Scouring best-of lists from last year to find ones that have flown under the radar, singer /harpist McVittie’s contemporary folk has stood out from among a vast array of names.

Label: Company of Corkbots
Time: 10 tracks / 47 mins

She is further evidence that the wider you spread your influences, the greater your work can be. Hers range from school years hymns, through teenage obsession with Prince to post-folk electronic artists like Tunng – although she also goes back to Eric Satie and folk song field recordist Alan Lomax.

What comes out from all that is an almost ambient folk album wearing a thin scarf of subtle electronica.

The collection mixes her own compositions and a handful of traditional songs, as well as blending more reflective passages both between and inside the stronger pieces, which can stand out while ambling along on atmospheric carpets.

The title track, and “Under the Pines,” for example, have singable tunes, but – like most tracks here – are far too slow for drums. The former brings in cascading, echoing self-harmonies for decoration, along with a trumpet swell and low-level electronica, while the latter has that leisurely trumpet offsetting her harp at its tinkliest.

Similarly, “And the Glamour Fell on Her” (a phrase meaning “out of touch with reality” or “in a dream world”) is suitably drifting and feels a little out of synch.
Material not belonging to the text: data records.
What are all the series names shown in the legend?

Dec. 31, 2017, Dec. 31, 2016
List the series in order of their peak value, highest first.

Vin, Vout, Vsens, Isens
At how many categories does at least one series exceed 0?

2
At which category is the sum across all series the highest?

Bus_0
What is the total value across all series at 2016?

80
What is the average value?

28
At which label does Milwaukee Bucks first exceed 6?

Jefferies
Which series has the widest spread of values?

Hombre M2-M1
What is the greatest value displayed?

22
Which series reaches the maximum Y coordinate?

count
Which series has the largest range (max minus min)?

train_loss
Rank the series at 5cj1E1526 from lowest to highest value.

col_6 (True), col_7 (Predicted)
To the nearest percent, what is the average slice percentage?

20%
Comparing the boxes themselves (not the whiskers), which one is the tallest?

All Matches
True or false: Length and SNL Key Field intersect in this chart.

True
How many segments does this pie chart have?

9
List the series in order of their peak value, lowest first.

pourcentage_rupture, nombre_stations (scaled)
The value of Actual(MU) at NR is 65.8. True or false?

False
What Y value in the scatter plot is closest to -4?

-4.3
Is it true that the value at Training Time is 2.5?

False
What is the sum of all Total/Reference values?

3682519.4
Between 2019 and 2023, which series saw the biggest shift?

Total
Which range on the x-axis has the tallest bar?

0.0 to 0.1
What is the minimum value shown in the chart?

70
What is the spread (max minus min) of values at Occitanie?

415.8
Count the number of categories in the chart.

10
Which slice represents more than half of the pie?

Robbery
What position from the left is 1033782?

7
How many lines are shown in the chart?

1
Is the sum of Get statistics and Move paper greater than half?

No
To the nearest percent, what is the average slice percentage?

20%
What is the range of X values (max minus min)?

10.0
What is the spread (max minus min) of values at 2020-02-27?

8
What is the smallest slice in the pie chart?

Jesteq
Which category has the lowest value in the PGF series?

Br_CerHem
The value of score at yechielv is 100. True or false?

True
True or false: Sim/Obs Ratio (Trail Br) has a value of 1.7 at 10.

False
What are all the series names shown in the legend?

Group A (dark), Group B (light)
Like “Broken like the Morning,” it would be unremarkable on many albums, but here help to build the calming, otherworldly mood.

Opener “When the Angels Wake You” could easily fit on Abigail Washburn’s City of Refuge, with harp replacing banjo, and the jaunty tune “The Flower of Magherally” is shrouded in flutes. So there is plenty of organic sound here.   

The strength of the traditional songs really anchors things. Tunes don’t sound more traditional than “Newry Mountain,” but its highly sympathetic strings arrangement is inventive enough to make it feel contemporary.

Inventive, chilled and marinated in twinkling harp, this is surely a release that other folk artists are sitting up and noticing with a view to how their own sounds might bend in its direction.